Stored data entries:
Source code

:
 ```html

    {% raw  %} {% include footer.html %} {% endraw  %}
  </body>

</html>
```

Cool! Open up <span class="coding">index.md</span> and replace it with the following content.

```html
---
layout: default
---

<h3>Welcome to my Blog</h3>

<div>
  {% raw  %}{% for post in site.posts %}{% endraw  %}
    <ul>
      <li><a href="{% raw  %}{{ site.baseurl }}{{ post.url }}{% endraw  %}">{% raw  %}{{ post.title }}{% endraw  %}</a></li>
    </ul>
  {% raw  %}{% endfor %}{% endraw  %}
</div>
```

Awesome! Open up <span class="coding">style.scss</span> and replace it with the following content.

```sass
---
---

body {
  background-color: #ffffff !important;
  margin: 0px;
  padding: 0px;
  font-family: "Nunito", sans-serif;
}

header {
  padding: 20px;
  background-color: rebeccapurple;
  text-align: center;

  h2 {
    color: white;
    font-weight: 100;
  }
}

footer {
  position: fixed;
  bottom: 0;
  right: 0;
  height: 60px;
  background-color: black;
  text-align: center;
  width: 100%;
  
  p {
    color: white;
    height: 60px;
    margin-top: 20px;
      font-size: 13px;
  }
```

Task to complete
What lines in the records contain the word "Open"? Return each one.

Response to this task
Cool! Open up <span class="coding">index.md</span> and replace it with the following content.
Awesome! Open up <span class="coding">style.scss</span> and replace it with the following content.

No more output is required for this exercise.